***** 阅读节选 *****

机构地区:[1]西北农林科技大学理学院,陕西杨凌712100 [2]西北农林科技大学林学院,陕西杨凌712100

出  处:《生态学报》2009年第11期5936-5941,共6页Acta Ecologica Sinica

基  金:陕西省科技攻关资助项目(2007K01-11-03)

摘  要:通过测定花期冻害前后杜仲花粉营养成分和总黄酮含量,研究花期冻害对杜仲花粉营养成分的影响。结果显示,花期低温对花粉蛋白质、蛋白质氨基酸、维生素含量等没有显著的影响;总黄酮含量略有增加,还原糖含量显著增加(P<0.05);但花粉游离氨基酸含量却有较明显的减少,蔗糖和粗脂肪的含量极显著的减少(P<0.01)。所以,在今后的生产中应尽量采取措施预防花粉冻害。Effect of frozen injury in flowering period on nutritional composition of Eucommia ulmoides pollen was evaluated by determination of the contents of nutritional ingredients and total flavonoids in pollen before and after frozen injury. The low temperature in flowering period didn't have any effect on the contents of proteins, amino acids and vitamins in the pollen, and the contents of total flavonoids increased slightly, and the contents of reducing sugars increased significantly ( P 〈 0.05) in the pollen. However, after frozen injury, the levels of free amino acids in the pollen decreased obviously, and the levels of sucrose and crude fats decreased very significantly ( P 〈 0.01 ). In conclusion, frozen injury had an adverse effect on some nutritional ingredients in the pollen, and therefore appropriate measures should be taken to protect E. ulmoides pollen against such frozen injury in the process.

***** 数据行摘录 *****

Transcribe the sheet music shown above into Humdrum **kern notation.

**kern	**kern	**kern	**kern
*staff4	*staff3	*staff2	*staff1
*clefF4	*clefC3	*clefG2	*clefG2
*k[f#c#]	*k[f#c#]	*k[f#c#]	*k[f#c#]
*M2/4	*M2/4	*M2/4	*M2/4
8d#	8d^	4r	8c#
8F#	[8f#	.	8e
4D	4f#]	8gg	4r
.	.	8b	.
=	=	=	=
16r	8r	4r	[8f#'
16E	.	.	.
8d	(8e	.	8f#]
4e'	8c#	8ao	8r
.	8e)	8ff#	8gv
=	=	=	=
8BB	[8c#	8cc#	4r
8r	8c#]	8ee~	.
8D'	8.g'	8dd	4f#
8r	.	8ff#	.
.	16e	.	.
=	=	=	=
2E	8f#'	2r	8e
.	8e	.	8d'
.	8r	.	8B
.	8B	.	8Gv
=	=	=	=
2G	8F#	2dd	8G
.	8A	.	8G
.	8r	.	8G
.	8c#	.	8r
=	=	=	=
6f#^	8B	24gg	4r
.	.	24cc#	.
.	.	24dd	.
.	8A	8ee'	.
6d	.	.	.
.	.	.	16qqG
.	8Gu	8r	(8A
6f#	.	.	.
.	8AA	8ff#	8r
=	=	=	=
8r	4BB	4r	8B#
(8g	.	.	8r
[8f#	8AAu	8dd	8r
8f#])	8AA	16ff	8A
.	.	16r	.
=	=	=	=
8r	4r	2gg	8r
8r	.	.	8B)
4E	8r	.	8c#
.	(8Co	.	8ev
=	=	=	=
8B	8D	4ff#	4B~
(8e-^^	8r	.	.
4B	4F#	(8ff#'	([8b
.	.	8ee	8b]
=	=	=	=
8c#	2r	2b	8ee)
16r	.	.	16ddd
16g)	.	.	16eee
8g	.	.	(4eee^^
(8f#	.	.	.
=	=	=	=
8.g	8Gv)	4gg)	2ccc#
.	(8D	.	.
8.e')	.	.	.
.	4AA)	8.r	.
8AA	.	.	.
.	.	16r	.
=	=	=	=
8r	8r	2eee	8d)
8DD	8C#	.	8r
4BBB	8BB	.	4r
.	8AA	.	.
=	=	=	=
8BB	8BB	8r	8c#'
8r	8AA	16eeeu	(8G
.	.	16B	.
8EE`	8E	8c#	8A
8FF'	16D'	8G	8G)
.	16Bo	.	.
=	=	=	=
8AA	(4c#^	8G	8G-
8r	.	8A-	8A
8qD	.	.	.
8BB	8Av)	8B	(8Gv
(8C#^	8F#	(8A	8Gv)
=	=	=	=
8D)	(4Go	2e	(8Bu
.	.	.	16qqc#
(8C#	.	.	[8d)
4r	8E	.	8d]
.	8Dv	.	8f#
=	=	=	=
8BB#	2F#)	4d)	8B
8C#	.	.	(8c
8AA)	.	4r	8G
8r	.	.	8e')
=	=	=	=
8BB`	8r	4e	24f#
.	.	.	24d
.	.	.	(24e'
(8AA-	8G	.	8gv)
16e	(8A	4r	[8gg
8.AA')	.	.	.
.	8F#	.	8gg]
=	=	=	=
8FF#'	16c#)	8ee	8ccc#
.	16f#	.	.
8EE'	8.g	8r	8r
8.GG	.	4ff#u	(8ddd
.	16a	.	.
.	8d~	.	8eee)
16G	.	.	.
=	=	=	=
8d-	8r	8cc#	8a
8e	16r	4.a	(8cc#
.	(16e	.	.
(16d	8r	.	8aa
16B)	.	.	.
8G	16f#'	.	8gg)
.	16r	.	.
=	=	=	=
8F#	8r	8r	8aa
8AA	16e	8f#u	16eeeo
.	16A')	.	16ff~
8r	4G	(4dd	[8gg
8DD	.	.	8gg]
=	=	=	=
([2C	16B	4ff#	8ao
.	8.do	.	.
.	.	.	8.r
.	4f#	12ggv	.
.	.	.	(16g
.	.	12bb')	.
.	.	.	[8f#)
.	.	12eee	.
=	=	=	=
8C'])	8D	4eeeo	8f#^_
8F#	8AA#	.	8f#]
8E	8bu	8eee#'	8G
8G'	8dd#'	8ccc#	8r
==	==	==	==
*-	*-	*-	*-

*****

● **任务目标**
判断以下三项陈述是否与上文关于杜仲花粉冻害的摘要相符，每项答"是"或"否"，并照录文中起决定作用的词句。
1. 花期低温使花粉蛋白质含量显著降低。
2. 冻害后花粉中还原糖含量显著增加。
3. 该研究刊载于《生态学报》2009年第11期。

● **完成结果**
1. 否。"花期低温对花粉蛋白质、蛋白质氨基酸、维生素含量等没有显著的影响"
2. 是。"还原糖含量显著增加(P<0.05)"
3. 是。"《生态学报》2009年第11期"